Trust no one
“That’s some catch, that Catch-22.”
If you’re reading this, you’re reading it on some sort of electronic device that’s connected to the internet. Chances are, you do more than just read on your devices: email long ago superseded the post, social media keeps us in touch with friends and family, and online retailers offer low prices, wide selection, and the satisfaction of shopping in your yoga pants. [Full disclosure, if it isn’t obvious: this is the Amazon Books blog, and I am an Amazon employee who occasionally wears comfy pants.]
It’s not just that the Web is the most convenient way to do things; the Web is becoming the only way to do things. But the internet is also more convenient for criminals, those who would steal your credit, file fraudulent tax returns, or publish compromising information for the whole world to see. And there’s there’s the catch: We have to feed more and more personal information into the internet, but most of us don’t have the knowledge or patience to adequately protect ourselves against it. It’s a destructive compulsion: the recurring crush we know doesn’t have our best interests at heart, the irresistible urge to mix one too many metaphors. We’re going to have to get smart about it, because despite what anyone says, we’re probably (hopefully) not going back to couriers, pigeon or otherwise.
Kevin Mitnick understands both sides of the equation. As a high school student, he indulged an enthusiasm for exploring the darker corners of telecommunications networks, generally as an uninvited guest. His interest naturally expanded to computers and the early internet, which in kind drew the attention of federal prosecutors. Following a stint as a fugitive and some government-imposed time “off the grid,” Mitnick re-emerged as a champion of online privacy, founding his own security company and authoring a series of books dedicated to teaching good digital hygiene. “The world’s most famous hacker” had gone straight.
His latest, The Art of Invisibility, lays out the basics for the rest of us, covering everything from password management for average surfers to more extreme measures for the “anally retentive privacy activist,” including strong email encryption, secure messaging apps, and anonymous Web browsing. (Unsure which camp you’re in? Ask yourself if you’ve ever laundered Bitcoin.) If it all seems a bit much, recall another line from Heller’s classic: “Just because you’re paranoid doesn’t mean they aren’t after you.”
I spoke with Mr. Mitnick over the telephone earlier this week about the book and digital security in general. The following is a transcript of our conversation, edited for length and continuity. The Art of Invisibility is a February 2017 pick for the Best Books of the Month in Nonfiction.
For the reader who might not be familiar with your backstory, could you describe the unusual route you took to computer security?
As a youngster I was fascinated with magic. I met this kid in high school who could do magic with the phone system, and he was involved with this hobby called phone phreaking. At the time I was quite a prankster in high school, so I wanted to learn all the tradecraft of phone phreaking. One of my favorite pranks was to change a friend’s home phone to a pay phone, so whenever his parents tried to make a call it’d say “Please deposit 25 cents” and this sort of stuff.

────────────────────────────────────────

To-do list:
a. List every harmful action that the blog post attributes to criminals on the internet.
b. From the blog post, extract the stretch from "I spoke with" through "Month in Nonfiction.", copying it word for word.
c. Summarize the blog post in three sentences.

Given records:
────────────────────────────────────────

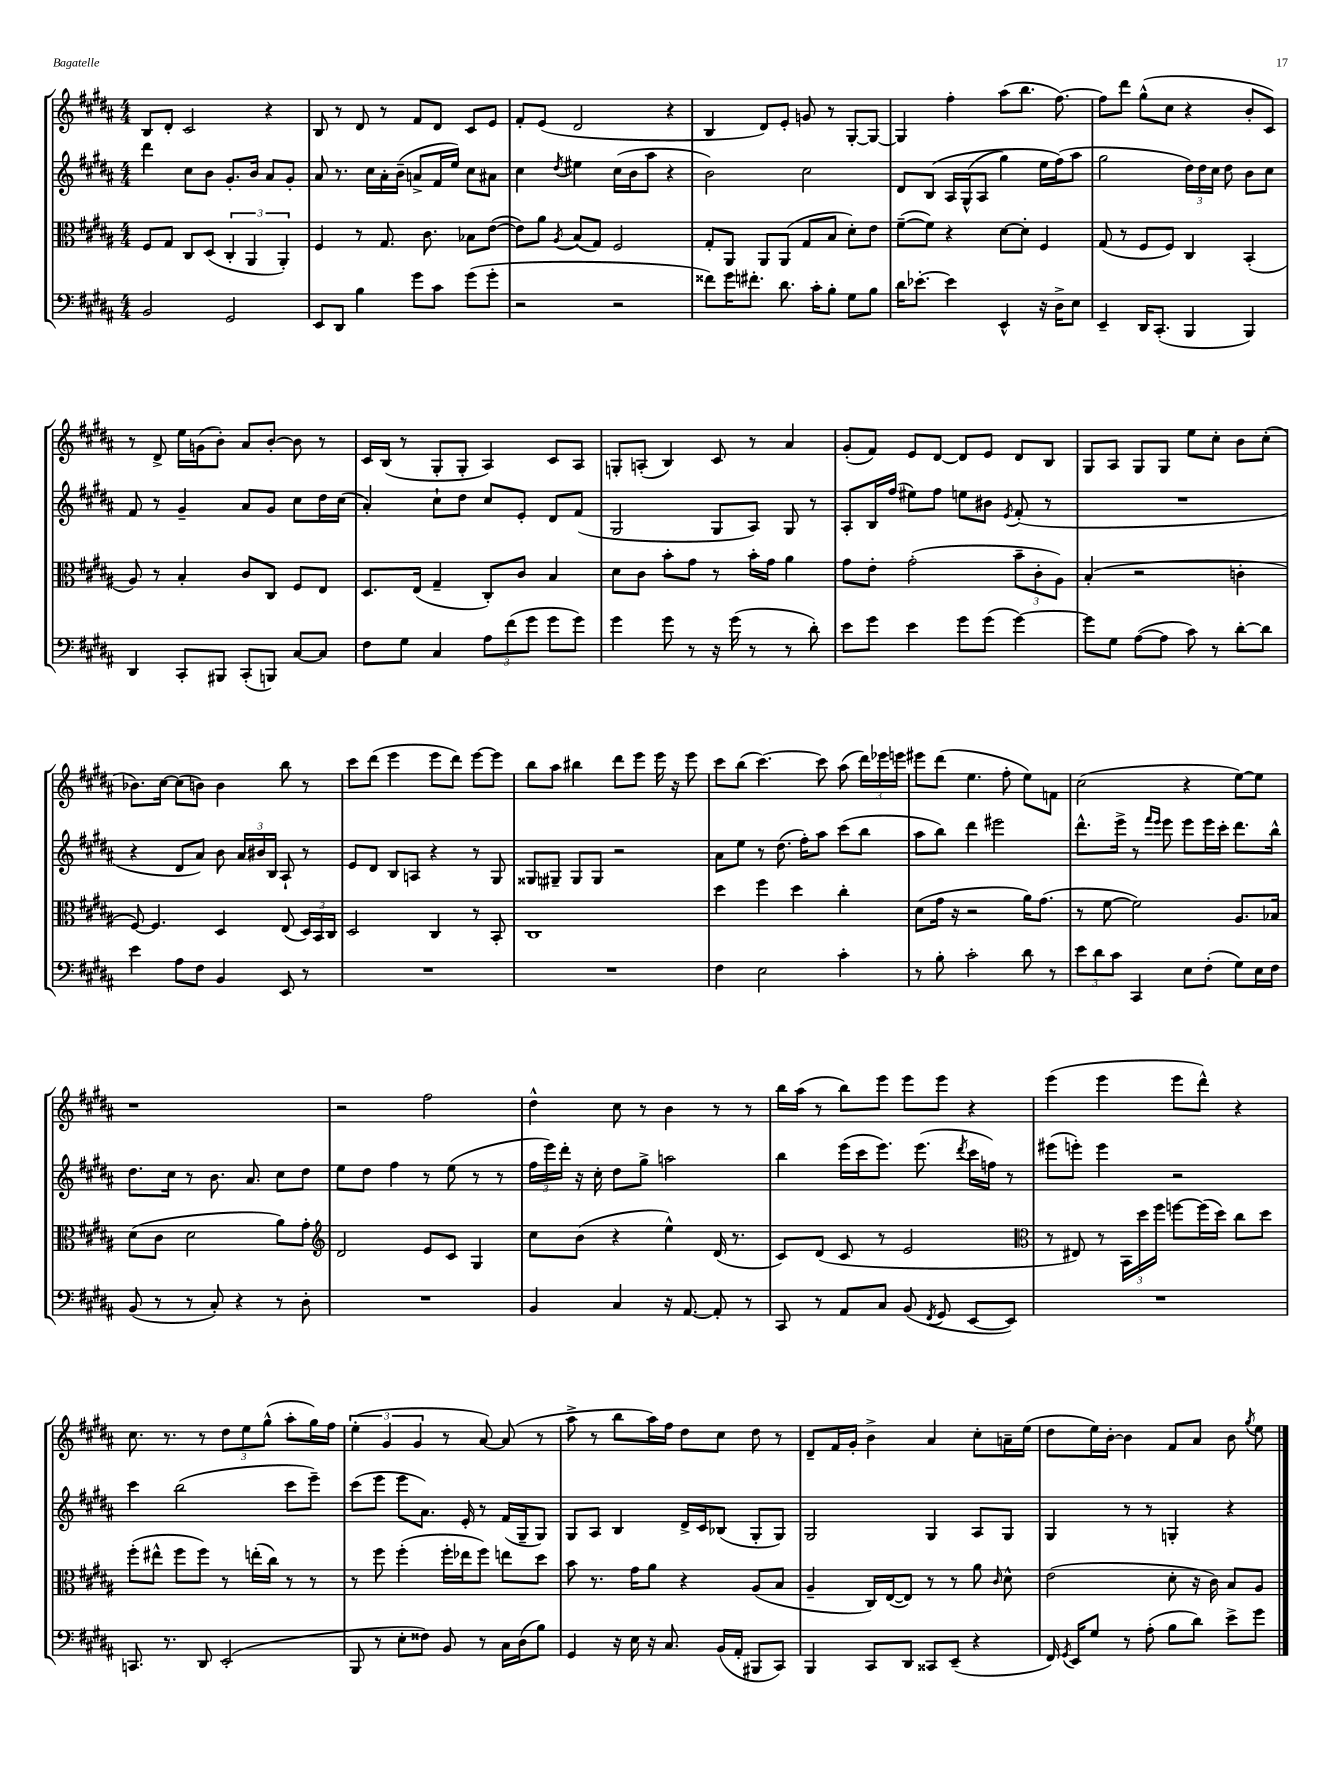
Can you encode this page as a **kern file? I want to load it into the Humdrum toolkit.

**kern	**kern	**kern	**kern
*staff4	*staff3	*staff2	*staff1
*clefF4	*clefC3	*clefG2	*clefG2
*k[f#c#g#d#a#]	*k[f#c#g#d#a#]	*k[f#c#g#d#a#]	*k[f#c#g#d#a#]
*M4/4	*M4/4	*M4/4	*M4/4
2BB/	8F#/L	4ddd#\	8B/L
.	8G#/J	.	8d#'/J
.	8C#/L	8cc#\L	2c#/
.	(8D#/J	8b\J	.
2GG#/	6C#'/	8.g#'/L	.
.	6AA#/	.	.
.	.	16b/Jk	.
.	.	8a#/L	4r
.	6AA#'/)	.	.
.	.	8g#'/J	.
=	=	=	=
8EE/L	4F#/	8a#/	8B/
8DD#/J	.	8.r	8r
4B\	8r	.	8d#/
.	.	16cc#\LL	.
.	8.G#/	16a#'\	8r
.	.	(16b~\JJ	.
8g#\L	.	8a^/L	8f#/L
.	8.c#\	.	.
8c#\J	.	16f#/L	8d#/J
.	.	16ee/JJ)	.
(8g#\L	8B-\L	8cc#\L	8c#/L
8g#'\J	([8e\J	8a#\J	8e/J
=	=	=	=
2r	8e\]L)	4cc#\	8f#'/L
.	8a#\J	.	(8e/J
.	8qA#/	8qdd#/	.
.	(8B/L	4ee#\	2d#/
.	8G#/J)	.	.
2r	2F#/	(16cc#\LL	.
.	.	16b\J	.
.	.	8aa#\J	.
.	.	4r	4r
=	=	=	=
8f##\L)	8G#'/L	2b\)	4B/
16g#\K	8AA#/J	.	.
8.f#'\J	.	.	.
.	8AA#/L	.	8d#/L)
8.d#\	(8AA#/J	.	8e'/J
.	8G#/L	2cc#\	8g/
16c#'\LK	.	.	.
8B'\J	8B/J	.	8r
8G#\L	8d#'\L)	.	[8G#'/L
8B\J	8e\J	.	8G#/_J
=	=	=	=
16d#\LK	([8f#~\L	8d#/L	4G#/]
[8.e-'\J	.	.	.
.	8f#\]J)	&(8B/J	.
4e-\]	4r	16A#/LL	4ff#'\
.	.	(16G#^^/J	.
.	.	8A#/J	.
4EE^^/	[8d#\L	4gg#\)	(8aa#\L
.	8d#'\]J	.	8.bb\J
16r	4F#/	16ee\LL	.
16D#^\LK	.	(16ff#\J&)	[8.ff#\)
8E\J	.	8aa#\J	.
=	=	=	=
4EE~/	(8G#/	2gg#\	8ff#\]L
.	8r	.	8ddd#\J
16DD#/LK	8F#/L	.	(8gg#^^\L
(8.CC#'/J	.	.	.
.	8F#/J)	.	8cc#\J
4BBB/	4C#/	24dd#\LL)	4r
.	.	24dd#\	.
.	.	24cc#\JJ	.
.	.	8dd#\	.
4BBB/)	(4BB'/	8b\L	8b'/L
.	.	8cc#\J	8c#/J)
=	=	=	=
4DD#/	8A#/)	8f#/	8r
.	8r	8r	8d#^/
8CC#'/L	4B'/	4g#~/	16ee\LL
.	.	.	(16g\J
8BBB#/J	.	.	8b'\J)
(8CC#'/L	8c#/L	8a#/L	8a#/L
8BBB/J)	8C#/J	8g#/J	[8b'/J
[8C#/L	8F#/L	8cc#\L	8b\]
8C#/]J	8E/J	16dd#\L	8r
.	.	(16cc#\JJ	.
=	=	=	=
8F#\L	8.D#/L	4a#'/)	16c#/LL
.	.	.	(16B/JJ
8G#\J	.	.	8r
.	(16E/Jk	.	.
4C#/	4G#~/	8cc#`\L	8G#'/L
.	.	8dd#\J	8G#'/J
12A#\L	8C#'/L)	8cc#/L	4A#/)
(12f#\	.	.	.
.	8c#/J	8e'/J	.
12g#\J	.	.	.
8g#\L	4B/	8d#/L	8c#/L
8g#\J)	.	(8f#/J	8A#/J
=	=	=	=
4g#\	8d#\L	2G#/	8G'/L
.	8c#\J	.	(8A'/J
8g#\	8b'\L	.	4B/)
8r	8g#\J	.	.
16r	8r	8G#/L	8c#/
(16g#\	.	.	.
8r	16b'\LL	8A#/J)	8r
.	16g#\JJ	.	.
8r	4a#\	8G#/	4a#/
8d#'\)	.	8r	.
=	=	=	=
8e\L	8g#\L	8A#'/L	(8g#'/L
8g#\J	8e'\J	16B/L	8f#/J)
.	.	(16ff#/JJ	.
4e\	(2g#'\	8ee#\L)	8e/L
.	.	8ff#\J	[8d#/J
8g#\L	.	8ee\L	8d#/]L
(8g#\J	.	8b#\J	8e/J
.	.	8qe/	.
[4g#\)	12b~\L	(8f#'/	8d#/L
.	12c#'\	.	.
.	.	8r	8B/J
.	12A#\J)	.	.
=	=	=	=
8g#\]L	(4B'/	1r	8G#/L
8G#\J	.	.	8A#/J
([8A#\L	2r	.	8G#/L
8A#\]J	.	.	8G#/J
8c#\)	.	.	8ee\L
8r	.	.	8cc#'\J
[8d#'\L	4c'\	.	8b\L
8d#\]J	.	.	(8cc#'\J
=	=	=	=
4e\	[8F#/)	4r	8.b-\L)
.	4.F#/]	.	.
.	.	.	[16cc#\Jk
8A#\L	.	8d#/L	(8cc#\]L
8F#\J	.	8a#/J)	8b\J)
4BB/	4D#/	8b\	4b\
.	.	24a#/LL	.
.	.	24b#/	.
.	.	24B/JJ	.
8EE/	(8E/	8A#`/	8bb\
8r	24D#/LL)	8r	8r
.	24BB/	.	.
.	24C#/JJ	.	.
=	=	=	=
1r	2D#/	8e/L	8ccc#\L
.	.	8d#/J	(8ddd#\J
.	.	8B/L	4eee\
.	.	8A/J	.
.	4C#/	4r	8eee\L
.	.	.	8ddd#\J)
.	8r	8r	[8eee\L
.	8BB'/	8G#/	8eee\]J
=	=	=	=
1r	1C#	8G##/L	8bb\L
.	.	8G#~/J	8aa#\J
.	.	8G#/L	4bb#\
.	.	8G#/J	.
.	.	2r	8ddd#\L
.	.	.	8eee\J
.	.	.	16eee\
.	.	.	16r
.	.	.	8eee\
=	=	=	=
4F#\	4dd#\	8a#\L	8ccc#\L
.	.	8ee\J	(8bb\J
2E\	4ff#\	8r	[4.ccc#\)
.	.	(8.dd#\	.
.	4dd#\	.	.
.	.	16ff#'\LK)	.
.	.	8aa#\J	8ccc#\]
4c#'\	4cc#'\	(8ccc#\L	(8aa#\
.	.	8bb\J	24ddd#\LL)
.	.	.	24eee-\
.	.	.	24eee\JJ
=	=	=	=
8r	(8d#\L	8aa#\L	8eee#\L
8B'\	16g#\Jk	8bb\J)	(8ddd#\J
.	16r	.	.
2c#'\	2r	4ddd#\	4.ee\
.	.	2eee#\	.
.	.	.	8ff#'\
8d#\	16a#\LK)	.	8ee\L)
.	(8.g#\J	.	.
8r	.	.	8f\J
=	=	=	=
12e\L	8r	8.ddd#^^\L	(2cc#\
12d#\	.	.	.
.	[8f#\	.	.
12c#\J	.	.	.
.	.	16eee^\Jk	.
4CC#/	2f#\])	8r	.
.	.	16qqfff#/LL	.
.	.	16qqeee/JJ	.
.	.	8eee\	.
8E\L	.	8eee\L	4r
(8F#'\J	.	16eee\L	.
.	.	16ccc#'\JJ	.
8G#\L)	8.A#/L	8.ddd#\L	[8ee\L)
16E\L	.	.	8ee\]J
16F#\JJ	16B-/Jk	16bb^^\Jk	.
=	=	=	=
(8BB/	(8d#\L	8.dd#\L	1r
8r	8c#\J	.	.
.	.	16cc#\Jk	.
8r	2d#\	8r	.
8C#'/)	.	8.b\	.
4r	.	.	.
.	.	8.a#/	.
8r	8a#\L)	8cc#\L	.
8D#'\	8g#'\J	8dd#\J	.
=	=	=	=
*	*clefG2	*	*
1r	2d#/	8ee\L	2r
.	.	8dd#\J	.
.	.	4ff#\	.
.	8e/L	8r	2ff#\
.	8c#/J	(8ee\	.
.	4G#/	8r	.
.	.	8r	.
=	=	=	=
4BB/	8cc#\L	24ff#\LL	4dd#^^\
.	.	24eee\)	.
.	.	24ddd#'\JJ	.
.	(8b\J	16r	.
.	.	16cc#'\	.
4C#/	4r	8dd#\L	8cc#\
.	.	8gg#^\J	8r
16r	4ee^^\)	2aa\	4b\
[8.AA#/	.	.	.
8AA#'/]	(16d#/	.	8r
.	8.r	.	.
8r	.	.	8r
=	=	=	=
8CC#/	8c#/L)	4bb\	16bb\LL
.	.	.	(16aa#\JJ
8r	(8d#/J	.	8r
8AA#/L	8c#/	(16eee\LL	8bb\L)
.	.	16ccc#\J	.
8C#/J	8r	8.eee\J)	8eee\J
(8BB/	2e/	.	8eee\L
.	.	(8.eee\	.
8qFF#/	.	.	.
8GG#/	.	.	8eee\J
.	.	8qddd#/	.
[8EE/L	.	16ccc#\LL	4r
.	.	16ff\JJ)	.
8EE/]J)	.	8r	.
=	=	=	=
*	*clefC3	*	*
1r	8r	(8eee#\L	(4eee\
.	8E#/)	8eee'\J)	.
.	8r	4eee\	4eee\
.	24BB\LL	.	.
.	24dd#\	.	.
.	24ff#\JJ	.	.
.	[8ff\L	2r	8eee\L
.	(16ff\]L	.	8ddd#^^\J)
.	16dd#\JJ)	.	.
.	8cc#\L	.	4r
.	8dd#\J	.	.
=	=	=	=
8.CC/	(8ff#'\L	4ccc#\	8.cc#\
.	8ee#^^\J	.	.
8.r	.	.	8.r
.	8ff#\L	(2bb\	.
8DD#/	8ff#\J)	.	8r
(2EE'/	8r	.	12dd#\L
.	.	.	12ee\
.	(16ee'\LL	.	.
.	.	.	(12gg#^^\J
.	16cc#\JJ)	.	.
.	8r	8ccc#\L	8aa#'\L
.	8r	8eee~\J)	16gg#\L)
.	.	.	16ff#\JJ
=	=	=	=
8BBB/	8r	(8ccc#\L	(6ee'\
8r	8ff#\	8eee\J	.
.	.	.	6g#/
8E'\L	(4ff#'\	8eee\L	.
.	.	.	6g#/
8F##\J)	.	8.a#\J)	.
8BB/	16ff#'\LL	.	8r
.	16ee-\J	16e'/	.
8r	8ff#\J)	8r	[8a#/)
16C#\LL	8ee\L	(16f#/LL	(8a#/]
(16D#\J	.	16G#~/J	.
8B\J)	8dd#\J	8G#/J)	8r
=	=	=	=
4GG#/	8b\	8G#/L	8aa#^\
.	8.r	8A#/J	8r
16r	.	4B/	8bb\L
16E\	16g#\LK	.	.
16r	8a#\J	.	16aa#\L)
8.C#/	.	.	16ff#\JJ
.	4r	16d#^/LL	8dd#\L
.	.	16c#/J	.
(16BB/LL	.	(8B-/J	8cc#\J
16AA#'/JJ	.	.	.
8BBB#/L	(8A#/L	8G#'/L	8dd#\
8CC#/J)	8B/J	8G#/J)	8r
=	=	=	=
4BBB/	4A#~/	2G#/	8d#~/L
.	.	.	16f#/L
.	.	.	16g#'/JJ
8CC#/L	16C#/LL)	.	4b^\
.	([16E/J	.	.
8DD#/J	8E/]J)	.	.
8CC##/L	8r	4G#/	4a#/
(8EE~/J	8r	.	.
4r	8a#\	8A#/L	8cc#'\L
.	16qqc#/	.	.
.	8d#^^\	8G#/J	16a~\L
.	.	.	(16ee\JJ
=	=	=	=
16FF#/)	(2e\	4G#/	8dd#\L
8qGG#/	.	.	.
16EE/LK	.	.	.
8G#/J	.	.	16ee\L)
.	.	.	[16b'\JJ
8r	.	8r	4b\]
(8A#'\	.	8r	.
8B\L	8d#'\	4G'/	8f#/L
8d#\J)	16r	.	8a#/J
.	16c#\)	.	.
8e^\L	8B/L	4r	8b\
.	.	.	8qgg#/
8g#\J	8A#/J	.	8ee\
==	==	==	==
*-	*-	*-	*-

────────────────────────────────────────

Per-task answers:
a.
- Stealing your credit
- Filing fraudulent tax returns
- Publishing compromising information for the whole world to see

b.
I spoke with Mr. Mitnick over the telephone earlier this week about the book and digital security in general. The following is a transcript of our conversation, edited for length and continuity. The Art of Invisibility is a February 2017 pick for the Best Books of the Month in Nonfiction.

c. The blog post observes that people must put more and more personal information online even though the internet also serves criminals, and most users lack the knowledge or patience to protect themselves. It presents Kevin Mitnick, once a hacker pursued by federal prosecutors and now a champion of online privacy, whose book The Art of Invisibility covers measures ranging from password management to strong email encryption, secure messaging apps, and anonymous Web browsing. The post then begins a transcript of a telephone interview in which Mitnick describes how a fascination with magic led him to phone phreaking and pranks in high school.